Le non-respect de la LSN peut entraîner des sanctions administratives pécuniaires importantes pouvant atteindre le montant le plus élevé entre 10 M$ et 3 % des revenus bruts mondiaux (pour l’année précédant l’infraction).

Lorsque les infractions font l’objet de poursuites par mise en accusation, des sanctions nettement plus élevées peuvent être imposées, pouvant atteindre le montant le plus élevé entre 20 M$ et 5 % des revenus bruts mondiaux.

Ce régime de sanctions progressives place le Canada au même rang que d’autres pays ayant adopté des mécanismes de sanctions financières rigoureux dans ce domaine.

Les principaux défis auxquels les organisations pourraient être confrontées

Les organisations peuvent être confrontées à des défis pratiques de mise en œuvre, notamment en ce qui concerne :

  • la mise en œuvre de mesures efficaces de vérification de l’âge;
  • la gestion des risques associés aux réponses communiquées par les services d’agents conversationnels intégrant l’IA;
  • adapter les systèmes de modération de contenu et de signalement pour répondre aux nouvelles exigences de la réglementation;
  • élaborer et tenir à jour des plans de sécurité numérique.

Se préparer au projet de loi C-34 : prochaines étapes pour les organisations

Les organisations qui exploitent des services numériques au Canada devraient commencer à se préparer aux incidences éventuelles du projet de loi C-34, notamment :

  • Évaluer l’applicabilité
    Déterminer si votre plateforme pourrait être considérée comme un média social, un service d’agent conversationnel ou un service en ligne, qui serait assujetti à la réglementation.
  • Évaluer l’exposition au risque
    Repérer les domaines où du contenu préjudiciable pourrait figurer, en particulier ceux touchant les enfants.
  • Passer en revue les mesures de protection existantes, notamment :
  • les mesures de vérification ou d’estimation de l’âge;
  • les processus de signalement et d’escalade;
  • les mesures existantes visant à réduire l’exposition aux contenus préjudiciables.
  • Préparer des plans de sécurité numérique
    Commencer à documenter les mesures de conformité, les structures de gouvernance et les mécanismes internes de responsabilisation.
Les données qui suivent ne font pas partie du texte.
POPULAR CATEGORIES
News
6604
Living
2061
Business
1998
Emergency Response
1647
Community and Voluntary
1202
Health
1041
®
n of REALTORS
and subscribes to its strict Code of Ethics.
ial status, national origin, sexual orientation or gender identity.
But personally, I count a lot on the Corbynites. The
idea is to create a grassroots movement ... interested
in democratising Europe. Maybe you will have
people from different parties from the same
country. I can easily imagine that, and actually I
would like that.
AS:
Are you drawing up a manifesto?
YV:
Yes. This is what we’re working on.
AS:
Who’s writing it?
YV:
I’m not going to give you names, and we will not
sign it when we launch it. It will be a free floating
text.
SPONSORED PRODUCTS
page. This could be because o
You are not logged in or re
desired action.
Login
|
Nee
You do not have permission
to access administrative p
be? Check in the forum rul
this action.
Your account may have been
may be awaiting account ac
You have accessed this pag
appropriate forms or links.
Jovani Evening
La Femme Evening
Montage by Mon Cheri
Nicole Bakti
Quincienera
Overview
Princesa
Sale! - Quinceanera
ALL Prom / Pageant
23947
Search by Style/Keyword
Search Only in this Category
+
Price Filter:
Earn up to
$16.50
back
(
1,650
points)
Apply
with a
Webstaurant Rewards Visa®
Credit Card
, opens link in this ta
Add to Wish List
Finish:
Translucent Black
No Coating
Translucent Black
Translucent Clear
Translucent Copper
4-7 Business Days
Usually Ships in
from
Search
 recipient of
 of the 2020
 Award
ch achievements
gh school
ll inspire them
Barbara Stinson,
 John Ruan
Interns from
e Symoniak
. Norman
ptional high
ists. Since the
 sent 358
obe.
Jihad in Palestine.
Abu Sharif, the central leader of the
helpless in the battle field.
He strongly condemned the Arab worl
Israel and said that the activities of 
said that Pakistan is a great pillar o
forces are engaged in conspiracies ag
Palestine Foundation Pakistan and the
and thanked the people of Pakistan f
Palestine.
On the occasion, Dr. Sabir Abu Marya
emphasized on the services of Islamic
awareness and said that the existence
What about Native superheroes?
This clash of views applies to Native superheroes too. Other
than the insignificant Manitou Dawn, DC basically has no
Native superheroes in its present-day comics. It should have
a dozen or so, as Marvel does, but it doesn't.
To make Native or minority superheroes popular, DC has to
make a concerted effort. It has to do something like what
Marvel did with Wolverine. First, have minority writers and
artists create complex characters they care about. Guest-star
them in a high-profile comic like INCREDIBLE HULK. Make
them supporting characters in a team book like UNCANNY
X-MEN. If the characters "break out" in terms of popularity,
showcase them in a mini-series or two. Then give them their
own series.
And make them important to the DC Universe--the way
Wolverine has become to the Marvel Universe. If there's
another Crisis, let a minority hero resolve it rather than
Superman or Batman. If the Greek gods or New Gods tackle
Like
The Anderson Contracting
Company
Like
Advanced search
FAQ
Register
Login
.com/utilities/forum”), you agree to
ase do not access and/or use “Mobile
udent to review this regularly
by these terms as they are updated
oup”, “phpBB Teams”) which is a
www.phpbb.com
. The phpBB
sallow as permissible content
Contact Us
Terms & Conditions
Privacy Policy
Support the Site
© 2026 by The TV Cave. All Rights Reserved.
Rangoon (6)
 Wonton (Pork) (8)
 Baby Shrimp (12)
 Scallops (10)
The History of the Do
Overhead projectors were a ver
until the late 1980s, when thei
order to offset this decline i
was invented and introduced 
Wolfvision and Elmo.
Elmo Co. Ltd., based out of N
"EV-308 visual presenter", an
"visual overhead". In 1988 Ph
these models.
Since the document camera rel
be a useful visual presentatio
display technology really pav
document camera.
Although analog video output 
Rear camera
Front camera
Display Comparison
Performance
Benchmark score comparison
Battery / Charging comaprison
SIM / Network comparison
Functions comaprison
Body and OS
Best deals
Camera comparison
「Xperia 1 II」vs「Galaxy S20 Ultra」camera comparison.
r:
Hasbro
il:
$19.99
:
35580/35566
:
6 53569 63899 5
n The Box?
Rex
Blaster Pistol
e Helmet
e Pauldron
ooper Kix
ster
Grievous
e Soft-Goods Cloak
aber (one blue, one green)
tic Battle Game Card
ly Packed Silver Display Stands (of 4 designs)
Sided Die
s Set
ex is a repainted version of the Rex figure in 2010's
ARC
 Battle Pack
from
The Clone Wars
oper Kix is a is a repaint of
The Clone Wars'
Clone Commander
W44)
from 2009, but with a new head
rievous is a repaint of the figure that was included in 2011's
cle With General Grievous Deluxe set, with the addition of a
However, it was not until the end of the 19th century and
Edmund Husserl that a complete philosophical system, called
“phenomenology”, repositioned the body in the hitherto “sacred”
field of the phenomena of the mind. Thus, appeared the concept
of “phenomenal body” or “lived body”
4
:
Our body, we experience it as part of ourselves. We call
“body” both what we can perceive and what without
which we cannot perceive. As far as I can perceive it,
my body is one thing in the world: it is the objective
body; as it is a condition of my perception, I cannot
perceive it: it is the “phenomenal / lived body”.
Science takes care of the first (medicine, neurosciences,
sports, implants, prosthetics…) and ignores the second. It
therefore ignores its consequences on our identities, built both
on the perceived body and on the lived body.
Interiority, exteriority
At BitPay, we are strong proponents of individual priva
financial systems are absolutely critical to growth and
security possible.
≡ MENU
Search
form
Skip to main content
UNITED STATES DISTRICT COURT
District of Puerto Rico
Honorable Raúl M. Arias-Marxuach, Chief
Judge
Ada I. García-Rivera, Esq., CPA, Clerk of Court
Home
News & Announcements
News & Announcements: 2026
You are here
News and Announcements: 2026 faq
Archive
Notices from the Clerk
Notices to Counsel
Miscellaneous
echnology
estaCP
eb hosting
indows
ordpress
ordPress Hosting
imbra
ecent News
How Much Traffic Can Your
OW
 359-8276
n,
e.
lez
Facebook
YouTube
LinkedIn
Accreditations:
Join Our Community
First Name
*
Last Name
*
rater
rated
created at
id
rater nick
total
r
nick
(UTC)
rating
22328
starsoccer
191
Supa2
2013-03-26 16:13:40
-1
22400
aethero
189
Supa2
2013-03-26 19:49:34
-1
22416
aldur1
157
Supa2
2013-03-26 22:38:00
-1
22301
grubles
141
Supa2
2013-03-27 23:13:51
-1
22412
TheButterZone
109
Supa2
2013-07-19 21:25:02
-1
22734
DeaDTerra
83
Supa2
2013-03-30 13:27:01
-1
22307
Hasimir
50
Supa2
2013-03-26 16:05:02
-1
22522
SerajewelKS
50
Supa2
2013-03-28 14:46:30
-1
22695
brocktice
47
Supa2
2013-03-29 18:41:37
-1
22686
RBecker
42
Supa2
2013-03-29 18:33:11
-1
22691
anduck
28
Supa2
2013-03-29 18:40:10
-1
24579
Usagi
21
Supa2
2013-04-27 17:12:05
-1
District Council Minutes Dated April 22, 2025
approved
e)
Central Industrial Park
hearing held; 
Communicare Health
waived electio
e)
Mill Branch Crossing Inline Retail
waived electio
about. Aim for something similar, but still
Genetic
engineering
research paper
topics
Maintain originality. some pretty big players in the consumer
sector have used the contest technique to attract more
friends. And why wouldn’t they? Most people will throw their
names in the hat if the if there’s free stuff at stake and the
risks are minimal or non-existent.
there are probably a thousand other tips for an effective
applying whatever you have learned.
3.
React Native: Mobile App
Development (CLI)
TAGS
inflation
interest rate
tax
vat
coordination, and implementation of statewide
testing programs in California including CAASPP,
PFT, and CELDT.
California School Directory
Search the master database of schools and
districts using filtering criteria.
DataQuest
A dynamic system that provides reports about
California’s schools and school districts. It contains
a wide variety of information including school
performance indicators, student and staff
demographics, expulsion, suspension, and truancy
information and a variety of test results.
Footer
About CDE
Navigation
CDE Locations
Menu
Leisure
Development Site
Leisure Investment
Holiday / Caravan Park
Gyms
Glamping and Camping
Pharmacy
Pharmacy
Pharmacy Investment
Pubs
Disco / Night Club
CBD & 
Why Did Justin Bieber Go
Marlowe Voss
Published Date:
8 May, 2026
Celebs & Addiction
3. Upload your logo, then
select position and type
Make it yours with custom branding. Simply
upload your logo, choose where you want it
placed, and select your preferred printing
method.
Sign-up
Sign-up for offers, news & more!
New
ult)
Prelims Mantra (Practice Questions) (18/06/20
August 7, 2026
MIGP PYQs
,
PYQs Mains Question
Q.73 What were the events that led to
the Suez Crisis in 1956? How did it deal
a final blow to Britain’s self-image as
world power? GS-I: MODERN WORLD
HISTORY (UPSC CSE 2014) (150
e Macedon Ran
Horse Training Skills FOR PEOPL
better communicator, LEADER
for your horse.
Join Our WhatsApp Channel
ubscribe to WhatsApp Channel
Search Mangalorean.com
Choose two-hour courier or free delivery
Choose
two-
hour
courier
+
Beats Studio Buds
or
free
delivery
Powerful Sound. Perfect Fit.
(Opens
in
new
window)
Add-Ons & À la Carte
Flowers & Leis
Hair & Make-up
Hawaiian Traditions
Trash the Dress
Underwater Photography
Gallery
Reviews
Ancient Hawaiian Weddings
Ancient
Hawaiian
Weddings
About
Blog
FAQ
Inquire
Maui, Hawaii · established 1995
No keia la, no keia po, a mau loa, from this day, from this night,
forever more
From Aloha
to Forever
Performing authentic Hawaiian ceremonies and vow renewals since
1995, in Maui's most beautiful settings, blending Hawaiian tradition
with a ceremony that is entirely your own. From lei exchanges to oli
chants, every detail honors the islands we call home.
Les organisations susceptibles d’être visées par la législation devraient commencer à se préparer dès maintenant en évaluant l’applicabilité de la loi, en cernant les lacunes en matière de conformité et en mettant en place les structures de gouvernance nécessaires pour s’adapter à l’évolution du cadre législatif et réglementaire.

Notre équipe continuera de suivre de près les développements liés au projet de loi C-34 et à la Loi sur la sécurité numérique, et fournira des mises à jour sur leurs incidences pour les organisations offrant des services numériques au Canada.